The IPPR called on the government to introduce a retraining allowance of up to £2,000 (US$2,504) for those replaced by machines and for the newly created apprenticeship levy to be turned into a £5 billion-per-year skills levy offering special help to the regions furthest away from London.
“Britain can’t afford to ignore the huge changes that will transform our labour market in the coming years,” IPPR senior research fellow Joe Dromey said.
“If we don’t retrain Britain’s workforce with the skills they need for the future we are likely to end up with a society where a small number prosper while many are left behind. This doesn’t mean everyone going to university, far from it, but it does mean a much greater focus on supporting adults to retrain and up-skill, rather than focusing only on young people,” he said.

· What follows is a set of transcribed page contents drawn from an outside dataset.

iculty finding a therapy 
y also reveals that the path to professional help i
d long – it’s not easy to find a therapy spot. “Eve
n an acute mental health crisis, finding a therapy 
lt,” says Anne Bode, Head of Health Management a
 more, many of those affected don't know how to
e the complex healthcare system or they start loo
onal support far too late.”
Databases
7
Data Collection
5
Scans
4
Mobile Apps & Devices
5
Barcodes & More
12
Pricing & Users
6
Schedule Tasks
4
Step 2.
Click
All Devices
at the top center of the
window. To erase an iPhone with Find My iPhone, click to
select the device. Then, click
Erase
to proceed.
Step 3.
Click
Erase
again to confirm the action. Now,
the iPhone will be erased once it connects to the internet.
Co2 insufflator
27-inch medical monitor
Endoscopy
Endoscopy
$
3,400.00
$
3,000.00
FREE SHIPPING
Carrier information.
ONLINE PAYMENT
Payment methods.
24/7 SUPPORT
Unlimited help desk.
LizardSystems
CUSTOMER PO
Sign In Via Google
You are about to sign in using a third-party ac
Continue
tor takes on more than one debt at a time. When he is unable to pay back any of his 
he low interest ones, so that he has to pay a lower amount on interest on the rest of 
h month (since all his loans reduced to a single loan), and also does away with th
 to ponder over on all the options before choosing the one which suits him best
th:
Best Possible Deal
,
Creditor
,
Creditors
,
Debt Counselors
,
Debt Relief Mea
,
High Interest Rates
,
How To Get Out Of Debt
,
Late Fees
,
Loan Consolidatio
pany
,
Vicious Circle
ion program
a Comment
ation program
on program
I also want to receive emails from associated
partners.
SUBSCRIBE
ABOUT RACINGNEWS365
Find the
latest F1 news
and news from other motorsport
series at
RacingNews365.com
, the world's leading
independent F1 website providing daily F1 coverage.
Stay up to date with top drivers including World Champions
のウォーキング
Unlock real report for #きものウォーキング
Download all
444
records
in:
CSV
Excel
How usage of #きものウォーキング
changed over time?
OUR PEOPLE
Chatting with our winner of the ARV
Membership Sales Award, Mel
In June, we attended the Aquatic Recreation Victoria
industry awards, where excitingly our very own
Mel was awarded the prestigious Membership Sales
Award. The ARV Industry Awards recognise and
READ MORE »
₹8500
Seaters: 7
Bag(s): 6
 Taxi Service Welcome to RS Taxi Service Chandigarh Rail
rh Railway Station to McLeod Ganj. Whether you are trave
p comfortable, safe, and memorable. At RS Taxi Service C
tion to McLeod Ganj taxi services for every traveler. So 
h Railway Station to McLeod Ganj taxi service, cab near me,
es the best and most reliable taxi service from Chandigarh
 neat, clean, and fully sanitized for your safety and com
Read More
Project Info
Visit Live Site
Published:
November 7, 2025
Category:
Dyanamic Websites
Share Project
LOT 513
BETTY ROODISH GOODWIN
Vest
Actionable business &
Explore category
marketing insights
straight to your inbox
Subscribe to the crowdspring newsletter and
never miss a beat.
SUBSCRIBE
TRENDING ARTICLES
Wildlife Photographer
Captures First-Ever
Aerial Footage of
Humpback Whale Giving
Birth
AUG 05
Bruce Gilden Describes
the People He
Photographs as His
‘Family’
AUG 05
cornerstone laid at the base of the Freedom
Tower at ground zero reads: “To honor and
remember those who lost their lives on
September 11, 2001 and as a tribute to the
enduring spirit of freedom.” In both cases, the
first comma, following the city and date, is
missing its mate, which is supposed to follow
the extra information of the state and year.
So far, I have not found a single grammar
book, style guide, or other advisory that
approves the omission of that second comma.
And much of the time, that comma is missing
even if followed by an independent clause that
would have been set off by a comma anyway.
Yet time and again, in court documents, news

The think tank said that adults who had left full-time education without any qualifications were almost twice as likely as university graduates to be unemployed one year after being made redundant — making them especially in need of help to retrain.
The IPPR said its analysis showed that jobs in London and the southeast were more resilient to automation than those in the rest of the country.
The think tank said the £2,000 retraining allowance should be paid to workers who lacked “A-levels” or their equivalent, with better qualified workers eligible for up to £1,000 for retraining provided they matched the amount with their own contribution.
The cost of £164 million per year could be recouped by reducing the tax free allowance for redundancy payments, the report said.
It said that the skills levy should be set at 0.5 percent of the payroll for employers with more than 50 staff members and 1 percent for those employing more than 250.
A quarter of the £5 billion per year raised would be allocated to a regional skills fund, it said.